Efficient Querying and Maintenance of Network Provenance at Internet-Scale (2010)

Network provenance is like provenance, but over the network. It lets you point at a piece of state in a distributed protocol and ask how it was derived. Network provenance is useful to debug, find performance bottlenecks, and so on. This paper makes the following contributions:

  1. It presents a distributed data model for network provenance. That is, it describes a way to physically organize network provenance into a bunch of horizontally partitioned relations.
  2. It describes a way to efficiently maintain and query provenance. Essentially, as an instrumented program executes, it proactively maintains a set of data structures which it can later use to answer provenance queries. It is analogous to a program generating profiles at runtime which a profile-guided optimizer later uses to optimize the program. This paper describes how to maintain those data structures and how to use them to answer queries.
  3. It introduces the ExSPAN prototype which implements (1) and (2).

Declarative Networks

Declarative networks are distributed systems (or protocols) implemented using NDLog: a variant of Datalog that is very similar to Bloom.

Network Provenance

Network provenance can be characterized by three axes:

  1. Granularity. There are three granularities of network provenance.
    • Tuple-level provenance is most similar to traditional provenance. It records every derivation (including all intermediate results) of every tuple.
    • Node-level provenance can be used to track which nodes a particular output tuple has been on, but does not necessarily include information about specific derivations.
    • Finally, trust domain level provenance groups together nodes into trust domains and provides information about which trust domains a tuple has been in.
  2. Representation. The granularity of provenance determines how provenance information is stored. For example, tuple-level provenance requires that the system stores all derivations while node-level provenance allows the system to store less information. Provenance can also be represented using provenance semirings, and provenance semirings can be compressed using BDDs.
  3. Distribution. All provenance information can be stored on a single centralized node, or provenance information can be distributed across machines.

Provenance Data Model

The provenance of a tuple t is represented as a graph (V,E) where the vertex set V consists of tuple vertices (representing base and intermediate tuples) and rule execution vertices (representing rule instantiations). An edge from tuple vertex t to rule execution vertex r signifies that t is an input to r. An edge from r to t represents that r derived t. Essentially, we take a proof tree

        w(b,c)
        ------ [r2]
y(a,b)  z(b,c)
-------------- [r1]
     x(a)

and convert everything into a vertex:

          [w(b,c)]
             ||
            [r2]
             ||
 [y(a,b)] [z(b,c)]
     \\     //
       [r1]
        ||
      [x(a)]

Each tuple vertex foo(a, b, c) is assigned a VID SHA-1(foo + a + b + c). Each rule execution vertex r@x with children a, b, c is assigned a RID SHA-1(r + x + a + b + c). Provenance information is then stored in two tables:

  1. prov(@Loc, VID, RID, RLoc), and
  2. ruleExec(@RLoc, RID, R, VIDList)

where

With these two tables, we can answer provenance queries (more on this later). When tuples are sent from one node to another, they include the RID and RLoc of the rule that derived them. This approach is known as the reference-based approach to network provenance. In alternative approach, known as the value-based approach, each tuple carries around all entries of prov and ruleExec needed to form its provenance.

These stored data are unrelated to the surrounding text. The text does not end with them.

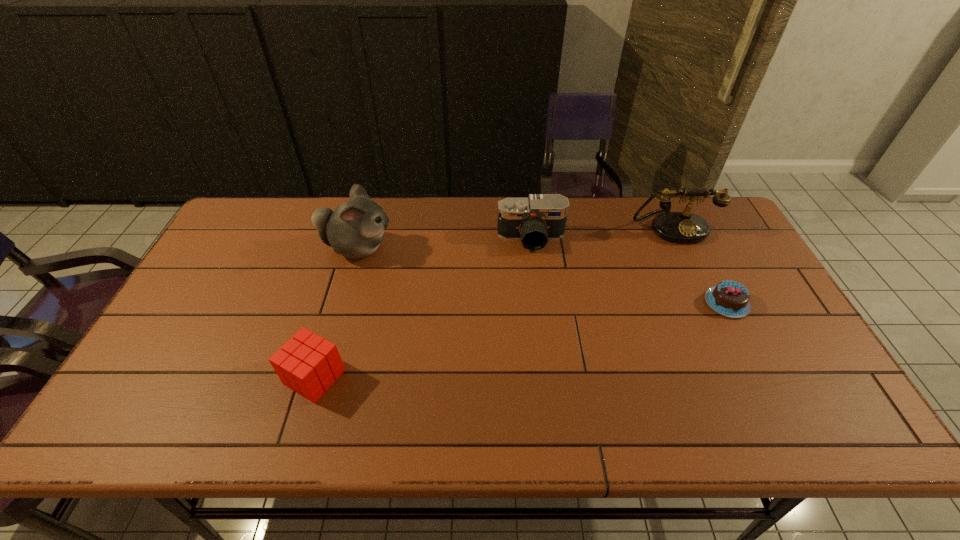
Where is `hamster`? hamster is located at coordinates (354, 229).

The width and height of the screenshot is (960, 540). I want to click on telephone, so click(678, 227).

Where is `camera`? Image resolution: width=960 pixels, height=540 pixels. camera is located at coordinates [x=534, y=220].

Where is `the third tallest object`? This screenshot has width=960, height=540. the third tallest object is located at coordinates (534, 220).

The image size is (960, 540). I want to click on cube, so click(308, 364).

The height and width of the screenshot is (540, 960). Identify the location of the nearest object. (308, 364).

Where is `the second nearest object`? The image size is (960, 540). the second nearest object is located at coordinates (731, 299).

Locate an element on the screen. This screenshot has height=540, width=960. the shortest object is located at coordinates (731, 299).

The width and height of the screenshot is (960, 540). Identify the location of vacant space situated on the face of the hamster. (464, 248).

Find the location of a particular element. The image size is (960, 540). vacant space located on the dial of the fourth shortest object is located at coordinates click(699, 284).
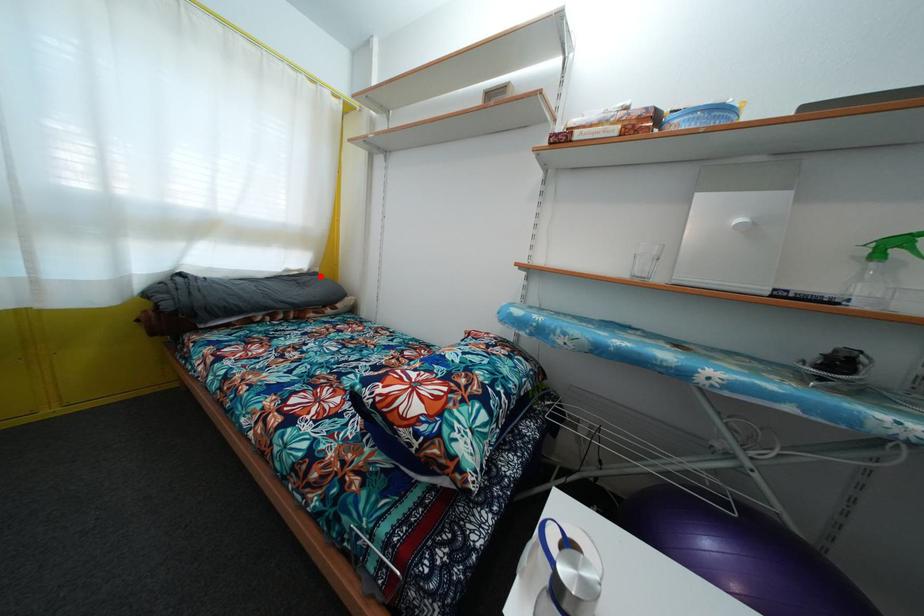
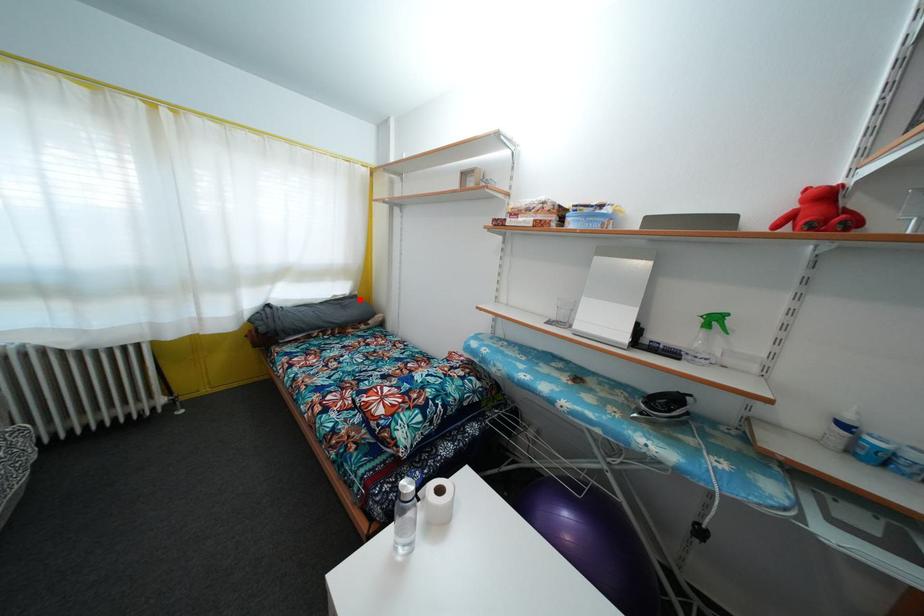
I am providing you with two images of the same scene from different viewpoints. A red point is marked on the first image and another point is marked on the second image. Do the highlighted points in image1 and image2 indicate the same real-world spot?

Yes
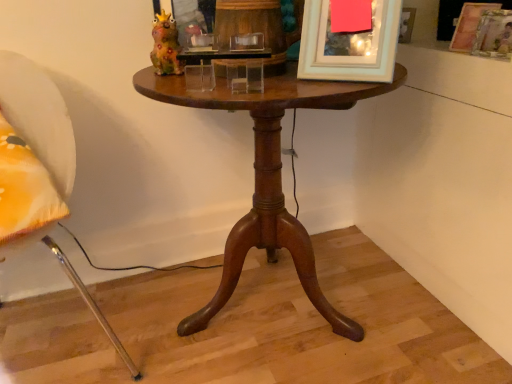
This screenshot has height=384, width=512. Describe the element at coordinates (39, 117) in the screenshot. I see `white fabric chair at left` at that location.

What do you see at coordinates (349, 44) in the screenshot?
I see `white matte picture frame at upper center, the first picture frame viewed from the left` at bounding box center [349, 44].

Measure the distance between point (x=307, y=276) and camera.

Point (x=307, y=276) and camera are 1.16 meters apart.

In order to face wooden picture frame at upper right, which is counted as the first picture frame, starting from the right, should I rotate leftwards or rightwards?

You should rotate right by 30.057 degrees.

Where is `wooden picture frame at upper right, the 3th picture frame in the front-to-back sequence`? This screenshot has width=512, height=384. wooden picture frame at upper right, the 3th picture frame in the front-to-back sequence is located at coordinates (469, 25).

This screenshot has height=384, width=512. Identify the location of white fabric chair at left. (39, 117).

Considering the relative positions of white fabric chair at left and mahogany wood table at center in the image provided, is white fabric chair at left to the right of mahogany wood table at center from the viewer's perspective?

No.

Which is correct: white fabric chair at left is inside mahogany wood table at center, or outside of it?

white fabric chair at left exists outside the volume of mahogany wood table at center.

Considering the relative sizes of white fabric chair at left and mahogany wood table at center in the image provided, is white fabric chair at left wider than mahogany wood table at center?

Yes.

Who is shorter, white fabric chair at left or mahogany wood table at center?

mahogany wood table at center is shorter.

Between wooden picture frame at upper right, the 3th picture frame in the front-to-back sequence, and wooden picture frame at upper right, arranged as the 3th picture frame when viewed from the left, which one appears on the right side from the viewer's perspective?

From the viewer's perspective, wooden picture frame at upper right, arranged as the 3th picture frame when viewed from the left, appears more on the right side.

Is wooden picture frame at upper right, the second picture frame when ordered from left to right, beside wooden picture frame at upper right, the 2th picture frame from the back?

Yes.

Looking at this image, from a real-world perspective, is wooden picture frame at upper right, which ranks as the second picture frame in right-to-left order, over wooden picture frame at upper right, positioned as the 2th picture frame in front-to-back order?

No, from a real-world perspective, wooden picture frame at upper right, which ranks as the second picture frame in right-to-left order, is not above wooden picture frame at upper right, positioned as the 2th picture frame in front-to-back order.

Can you tell me how much wooden picture frame at upper right, the 3th picture frame in the front-to-back sequence, and wooden picture frame at upper right, positioned as the 2th picture frame in front-to-back order, differ in facing direction?

The facing directions of wooden picture frame at upper right, the 3th picture frame in the front-to-back sequence, and wooden picture frame at upper right, positioned as the 2th picture frame in front-to-back order, are 2.12 degrees apart.

Which object is closer to the camera taking this photo, wooden picture frame at upper right, which ranks as the second picture frame in right-to-left order, or white fabric chair at left?

white fabric chair at left is closer to the camera.

Looking at this image, is wooden picture frame at upper right, the 3th picture frame in the front-to-back sequence, taller or shorter than white fabric chair at left?

Clearly, wooden picture frame at upper right, the 3th picture frame in the front-to-back sequence, is shorter compared to white fabric chair at left.

Measure the distance between wooden picture frame at upper right, the 3th picture frame in the front-to-back sequence, and white fabric chair at left.

1.05 meters.

Is wooden picture frame at upper right, the 1th picture frame from the back, aimed at white fabric chair at left?

No, wooden picture frame at upper right, the 1th picture frame from the back, is not turned towards white fabric chair at left.

Does white fabric chair at left have a lesser width compared to wooden picture frame at upper right, the 1th picture frame from the back?

Incorrect, the width of white fabric chair at left is not less than that of wooden picture frame at upper right, the 1th picture frame from the back.

Is white fabric chair at left in contact with wooden picture frame at upper right, the second picture frame when ordered from left to right?

No, white fabric chair at left is not making contact with wooden picture frame at upper right, the second picture frame when ordered from left to right.

From the image's perspective, which is above, white fabric chair at left or wooden picture frame at upper right, which ranks as the second picture frame in right-to-left order?

wooden picture frame at upper right, which ranks as the second picture frame in right-to-left order.

How distant is white fabric chair at left from wooden picture frame at upper right, which ranks as the second picture frame in right-to-left order?

white fabric chair at left and wooden picture frame at upper right, which ranks as the second picture frame in right-to-left order, are 1.05 meters apart.

Which of these two, mahogany wood table at center or wooden picture frame at upper right, the 3th picture frame in the front-to-back sequence, is smaller?

wooden picture frame at upper right, the 3th picture frame in the front-to-back sequence, is smaller.

Is mahogany wood table at center oriented away from wooden picture frame at upper right, which ranks as the second picture frame in right-to-left order?

No.

Are mahogany wood table at center and wooden picture frame at upper right, the second picture frame when ordered from left to right, located far from each other?

Actually, mahogany wood table at center and wooden picture frame at upper right, the second picture frame when ordered from left to right, are a little close together.

Considering the points (217, 88) and (457, 37), which point is in front, point (217, 88) or point (457, 37)?

Positioned in front is point (217, 88).

How different are the orientations of wooden picture frame at upper right, the second picture frame when ordered from left to right, and mahogany wood table at center in degrees?

The angular difference between wooden picture frame at upper right, the second picture frame when ordered from left to right, and mahogany wood table at center is 64 degrees.

From a real-world perspective, is wooden picture frame at upper right, the 3th picture frame in the front-to-back sequence, physically below mahogany wood table at center?

No.

Is wooden picture frame at upper right, which ranks as the second picture frame in right-to-left order, surrounding mahogany wood table at center?

No, mahogany wood table at center is not inside wooden picture frame at upper right, which ranks as the second picture frame in right-to-left order.

Are wooden picture frame at upper right, the 3th picture frame in the front-to-back sequence, and mahogany wood table at center located far from each other?

No.

Would you say white matte picture frame at upper center, the 1th picture frame viewed from the front, contains white fabric chair at left?

No.

From a real-world perspective, is white matte picture frame at upper center, the 1th picture frame viewed from the front, beneath white fabric chair at left?

No, from a real-world perspective, white matte picture frame at upper center, the 1th picture frame viewed from the front, is not under white fabric chair at left.

Considering the relative sizes of white matte picture frame at upper center, acting as the 3th picture frame starting from the right, and white fabric chair at left in the image provided, is white matte picture frame at upper center, acting as the 3th picture frame starting from the right, thinner than white fabric chair at left?

Indeed, white matte picture frame at upper center, acting as the 3th picture frame starting from the right, has a lesser width compared to white fabric chair at left.

Which object is further away from the camera, white matte picture frame at upper center, acting as the 3th picture frame starting from the right, or white fabric chair at left?

white matte picture frame at upper center, acting as the 3th picture frame starting from the right, is further away from the camera.

The height and width of the screenshot is (384, 512). I want to click on table directly beneath the white fabric chair at left (from a real-world perspective), so click(x=268, y=177).

From the image's perspective, starting from the wooden picture frame at upper right, the second picture frame when ordered from left to right, which picture frame is the 1st one below? Please provide its 2D coordinates.

[(494, 35)]

From the image, which object appears to be nearer to wooden picture frame at upper right, which ranks as the second picture frame in right-to-left order, mahogany wood table at center or white fabric chair at left?

mahogany wood table at center.

Considering their positions, is wooden picture frame at upper right, the second picture frame when ordered from left to right, positioned closer to white fabric chair at left than mahogany wood table at center?

The object closer to white fabric chair at left is mahogany wood table at center.

From the image, which object appears to be farther from white fabric chair at left, white matte picture frame at upper center, acting as the 3th picture frame starting from the right, or wooden picture frame at upper right, arranged as the 3th picture frame when viewed from the left?

Based on the image, wooden picture frame at upper right, arranged as the 3th picture frame when viewed from the left, appears to be further to white fabric chair at left.

From the image, which object appears to be farther from wooden picture frame at upper right, arranged as the 3th picture frame when viewed from the left, mahogany wood table at center or white matte picture frame at upper center, the 1th picture frame viewed from the front?

Among the two, mahogany wood table at center is located further to wooden picture frame at upper right, arranged as the 3th picture frame when viewed from the left.

Looking at the image, which one is located further to wooden picture frame at upper right, the 2th picture frame from the back, white fabric chair at left or white matte picture frame at upper center, the 1th picture frame viewed from the front?

white fabric chair at left is positioned further to the anchor wooden picture frame at upper right, the 2th picture frame from the back.

From the image, which object appears to be nearer to mahogany wood table at center, wooden picture frame at upper right, the 1th picture frame from the back, or wooden picture frame at upper right, which is counted as the first picture frame, starting from the right?

Based on the image, wooden picture frame at upper right, which is counted as the first picture frame, starting from the right, appears to be nearer to mahogany wood table at center.

When comparing their distances from wooden picture frame at upper right, positioned as the 2th picture frame in front-to-back order, does white fabric chair at left or wooden picture frame at upper right, which ranks as the second picture frame in right-to-left order, seem further?

Among the two, white fabric chair at left is located further to wooden picture frame at upper right, positioned as the 2th picture frame in front-to-back order.

Considering their positions, is wooden picture frame at upper right, the second picture frame when ordered from left to right, positioned closer to white fabric chair at left than white matte picture frame at upper center, the 1th picture frame viewed from the front?

Based on the image, white matte picture frame at upper center, the 1th picture frame viewed from the front, appears to be nearer to white fabric chair at left.

At what (x,y) coordinates should I click in order to perform the action: click on picture frame between white matte picture frame at upper center, positioned as the 3th picture frame in back-to-front order, and wooden picture frame at upper right, positioned as the 2th picture frame in front-to-back order, from left to right. Please return your answer as a coordinate pair (x, y). The image size is (512, 384). Looking at the image, I should click on (469, 25).

Where is `table between white fabric chair at left and wooden picture frame at upper right, arranged as the 3th picture frame when viewed from the left, in the horizontal direction`? This screenshot has height=384, width=512. table between white fabric chair at left and wooden picture frame at upper right, arranged as the 3th picture frame when viewed from the left, in the horizontal direction is located at coordinates (268, 177).

I want to click on picture frame between mahogany wood table at center and wooden picture frame at upper right, the second picture frame when ordered from left to right, so click(349, 44).

Where is `table located between white fabric chair at left and white matte picture frame at upper center, acting as the 3th picture frame starting from the right, in the left-right direction`? The height and width of the screenshot is (384, 512). table located between white fabric chair at left and white matte picture frame at upper center, acting as the 3th picture frame starting from the right, in the left-right direction is located at coordinates (268, 177).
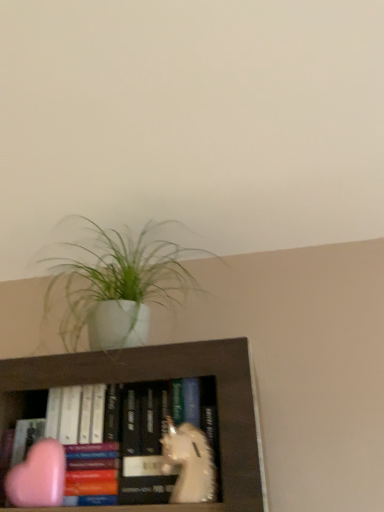
Question: Does pink matte heart at lower left, which is the second animal from right to left, have a lesser height compared to white matte pot at upper center?

Choices:
 (A) no
 (B) yes

Answer: (B)

Question: Is pink matte heart at lower left, positioned as the 1th animal in left-to-right order, completely or partially outside of white matte pot at upper center?

Choices:
 (A) no
 (B) yes

Answer: (B)

Question: Is pink matte heart at lower left, which is the second animal from right to left, to the right of white matte pot at upper center from the viewer's perspective?

Choices:
 (A) yes
 (B) no

Answer: (B)

Question: From the image's perspective, is pink matte heart at lower left, which is the second animal from right to left, over white matte pot at upper center?

Choices:
 (A) yes
 (B) no

Answer: (B)

Question: Is pink matte heart at lower left, which is the second animal from right to left, aimed at white matte pot at upper center?

Choices:
 (A) no
 (B) yes

Answer: (A)

Question: From the image's perspective, is pink matte heart at lower left, which is the second animal from right to left, under white matte pot at upper center?

Choices:
 (A) no
 (B) yes

Answer: (B)

Question: Is white matte unicorn at center, placed as the 1th animal when sorted from right to left, wider than white matte pot at upper center?

Choices:
 (A) yes
 (B) no

Answer: (B)

Question: From a real-world perspective, is white matte unicorn at center, placed as the 1th animal when sorted from right to left, physically below white matte pot at upper center?

Choices:
 (A) no
 (B) yes

Answer: (B)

Distributed Provenance Maintenance

Given an NDLog program, ExSPAN rewrites each inference rule into a set of inference rules which maintains the prov and ruleExec rules. That is, whenever a tuple is inserted or deleted, the corresponding entries of prov and ruleExec are simultaneously updated. The specifics of the rewrite are complicated; see the paper for details.

Querying Provenance

Users express a provenance query in the form eProvQuery(@X, QID, VID, Ret) which returns the provenance of tuple with VID VID residing at X to the node Ret. The query is also given a unique identifier QID. ExSPAN can answer a query like this with 10 NDLog rules (see paper for details). These ten rules are parametrized on three predicates---f_pEDB, f_pIDB, and f_pRULE---which users can use to customize the result of the query. For example, they can use them to return provenance semirings or return a count of the number of derivations for a particular tuple.

Query Optimization

ExSPAN performs optimizations to reduce the latency and bandwidth requirements of provenance queries.